Virtual Memory - Algorithmica

Early operating systems gave every process the freedom of reading and modifying any memory region they want, including those allocated for other processes. While this keeps things simple, it also poses some problems:

What if one of the processes is buggy or outright malicious? How do we prevent it from modifying the memory allocated for other processes while still keeping inter-process communication through memory possible?
How do we deal with memory fragmentation? Say, we have 4MB of memory, process A allocates the first 1MB for itself, then process B claims the next 2MB, then A terminates and releases its memory, and then process C comes and asks for a contiguous 2MB region — and can’t get it because we only have two separate 1MB slices. Restarting process B or somehow stopping it and shifting all its data and pointers by one megabyte doesn’t seem like a good solution.
How do we access non-RAM memory types? How do we plug a flash drive and read a specific file from it?

These problems are not that critical for some specialized computer systems such as GPUs, where you typically solve just one task at a time and have full control over the computation, but they are absolutely essential for modern multitasking operating systems — and they solve all these problems with a technique called virtual memory.

#Memory Paging

Virtual memory gives each process the impression that it fully controls a contiguous region of memory, which in reality may be mapped to multiple smaller blocks of the physical memory — which includes both the main memory (RAM) and external memory (HDD, SSD).

To achieve this, the memory address space is divided into pages (typically 4KB in size), which are the base units of memory that the programs can request from the operating system.
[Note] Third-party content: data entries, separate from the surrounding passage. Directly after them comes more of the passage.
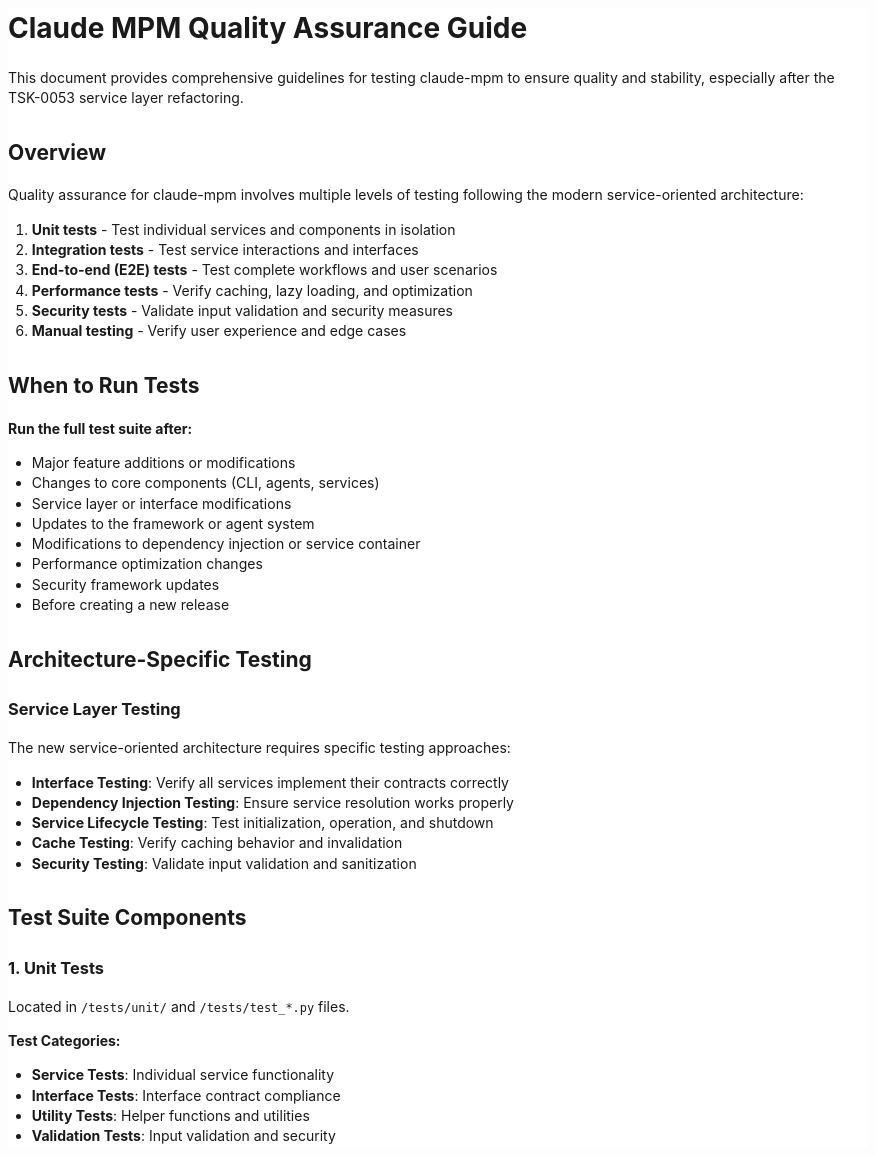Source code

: # Claude MPM Quality Assurance Guide

This document provides comprehensive guidelines for testing claude-mpm to ensure quality and stability, especially after the TSK-0053 service layer refactoring.

## Overview

Quality assurance for claude-mpm involves multiple levels of testing following the modern service-oriented architecture:

1. **Unit tests** - Test individual services and components in isolation
2. **Integration tests** - Test service interactions and interfaces
3. **End-to-end (E2E) tests** - Test complete workflows and user scenarios
4. **Performance tests** - Verify caching, lazy loading, and optimization
5. **Security tests** - Validate input validation and security measures
6. **Manual testing** - Verify user experience and edge cases

## When to Run Tests

**Run the full test suite after:**
- Major feature additions or modifications
- Changes to core components (CLI, agents, services)
- Service layer or interface modifications
- Updates to the framework or agent system
- Modifications to dependency injection or service container
- Performance optimization changes
- Security framework updates
- Before creating a new release

## Architecture-Specific Testing

### Service Layer Testing
The new service-oriented architecture requires specific testing approaches:

- **Interface Testing**: Verify all services implement their contracts correctly
- **Dependency Injection Testing**: Ensure service resolution works properly
- **Service Lifecycle Testing**: Test initialization, operation, and shutdown
- **Cache Testing**: Verify caching behavior and invalidation
- **Security Testing**: Validate input validation and sanitization

## Test Suite Components

### 1. Unit Tests

Located in `/tests/unit/` and `/tests/test_*.py` files.

**Test Categories:**
- **Service Tests**: Individual service functionality
- **Interface Tests**: Interface contract compliance
- **Utility Tests**: Helper functions and utilities
- **Validation Tests**: Input validation and security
The memory system maintains a special hardware data structure called the page table, which contains the mappings of virtual page addresses to the physical ones. When a process accesses data using its virtual memory address, the memory system calculates its page number (by right-shifting it by $12$ if $4096=2^{12}$ is the page size), looks up in the page table that its physical address is, and forwards the read or write request to where that data is actually stored.
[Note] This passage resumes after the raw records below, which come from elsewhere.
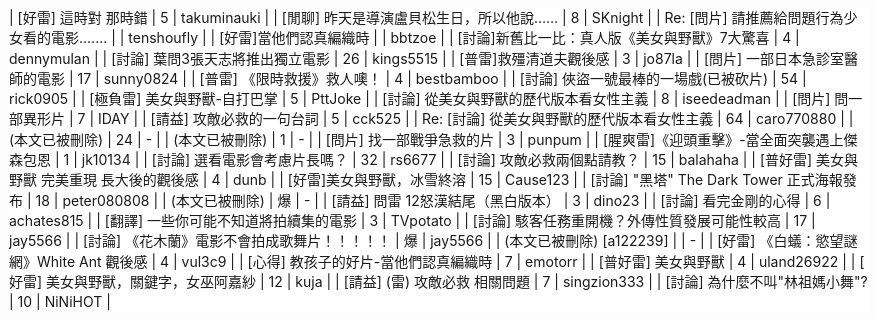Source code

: | \[好雷\] 這時對 那時錯                              | 5       | takuminauki  |
| \[閒聊\] 昨天是導演盧貝松生日，所以他說……           | 8       | SKnight      |
| Re: \[問片\] 請推薦給問題行為少女看的電影.......    |         | tenshoufly   |
| \[好雷\]當他們認真編織時                            |         | bbtzoe       |
| \[討論\]新舊比一比：真人版《美女與野獸》7大驚喜     | 4       | dennymulan   |
| \[討論\] 葉問3張天志將推出獨立電影                  | 26      | kings5515    |
| \[普雷\]救殭清道夫觀後感                            | 3       | jo87la       |
| \[問片\] 一部日本急診室醫師的電影                   | 17      | sunny0824    |
| \[普雷\] 《限時救援》救人噢！                       | 4       | bestbamboo   |
| \[討論\] 俠盜一號最棒的一場戲(已被砍片)             | 54      | rick0905     |
| \[極負雷\] 美女與野獸-自打巴掌                      | 5       | PttJoke      |
| \[討論\] 從美女與野獸的歷代版本看女性主義           | 8       | iseedeadman  |
| \[問片\] 問一部異形片                               | 7       | IDAY         |
| \[請益\] 攻敵必救的一句台詞                         | 5       | cck525       |
| Re: \[討論\] 從美女與野獸的歷代版本看女性主義       | 64      | caro770880   |
| (本文已被刪除) <groovy>                             | 24      | -            |
| (本文已被刪除) <SODAECHO1>                          | 1       | -            |
| \[問片\] 找一部戰爭急救的片                         | 3       | punpum       |
| \[腥爽雷\]《迎頭重擊》-當全面突襲遇上傑森包恩       | 1       | jk10134      |
| \[討論\] 選看電影會考慮片長嗎？                     | 32      | rs6677       |
| \[討論\] 攻敵必救兩個點請教？                       | 15      | balahaha     |
| \[普好雷\] 美女與野獸 完美重現 長大後的觀後感       | 4       | dunb         |
| \[好雷\]美女與野獸，冰雪終溶                        | 15      | Cause123     |
| \[討論\] "黑塔" The Dark Tower 正式海報發布         | 18      | peter080808  |
| (本文已被刪除) <nightfever>                         | 爆      | -            |
| \[請益\] 問雷 12怒漢結尾（黑白版本）                | 3       | dino23       |
| \[討論\] 看完金剛的心得                             | 6       | achates815   |
| \[翻譯\] 一些你可能不知道將拍續集的電影             | 3       | TVpotato     |
| \[討論\] 駭客任務重開機？外傳性質發展可能性較高     | 17      | jay5566      |
| \[討論\] 《花木蘭》電影不會拍成歌舞片！！！！！     | 爆      | jay5566      |
| (本文已被刪除) \[a122239\]                          |         | -            |
| \[好雷\] 《白蟻：慾望謎網》White Ant 觀後感         | 4       | vul3c9       |
| \[心得\] 教孩子的好片-當他們認真編織時              | 7       | emotorr      |
| \[普好雷\] 美女與野獸                               | 4       | uland26922   |
| \[ 好雷\] 美女與野獸，關鍵字，女巫阿嘉紗            | 12      | kuja         |
| \[請益\] (雷) 攻敵必救 相關問題                     | 7       | singzion333  |
| \[討論\] 為什麼不叫"林祖媽小舞"?                    | 10      | NiNiHOT      |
Since the address translation needs to be done for each memory request, and the number of memory pages itself may be large (e.g., 16G RAM / 4K page size = 4M pages), address translation poses a difficult problem in itself. One way to speed it up is to use a special cache for the page table itself called translation lookaside buffer (TLB), and the other is to increase the page size so that the total number of memory pages is made smaller at the cost of reduced granularity.

#Mapping External Memory

The mechanism of virtual memory also allows using external memory types quite transparently. Modern operating systems support memory mapping, which lets you open a file and use its contents as if they were in the main memory:

// open a file containing 1024 random integers for reading and writing
int fd = open("input.bin", O_RDWR);
// map it into memory      size  allow reads and writes  write changes back to the file
int* data = (int*) mmap(0, 4096, PROT_READ | PROT_WRITE, MAP_SHARED, fd, 0);
// sort it like if it was a normal integer array
std::sort(data, data + 1024);
// changes are eventually propagated to the file

Here we map a 4K file, which can fit entirely on just a single memory page, but when we open larger files, its reads will be done lazily when we request a certain page, and its writes will be buffered and committed to the file system when the operating decides to (usually on the program termination or when the system runs out of RAM).

A technique that has the same operating principle, but the reverse intention is the swap file, which lets the operating system automatically use parts of an SSD or an HDD as an extension of the main memory when there is not enough real RAM. This lets the systems that run out of memory just experience a terrible slowdown instead of crashing.

This seamless integration of the main and external memory essentially turns RAM into an “L4 cache” for the external memory, which is a convenient way to think about it from the algorithm design perspective.